→ **Exercise**
Extract every line of the listing below that contains the string "region", matching case exactly.

→ **Input records**
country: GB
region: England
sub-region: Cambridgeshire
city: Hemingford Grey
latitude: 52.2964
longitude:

...

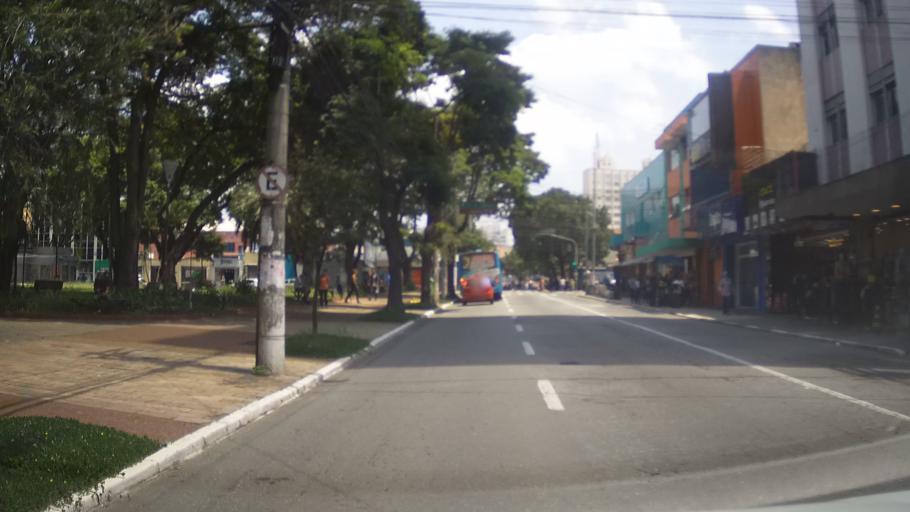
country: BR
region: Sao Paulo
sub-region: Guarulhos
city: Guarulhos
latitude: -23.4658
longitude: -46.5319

→ **Solution to the exercise**
region: England
sub-region: Cambridgeshire
region: Sao Paulo
sub-region: Guarulhos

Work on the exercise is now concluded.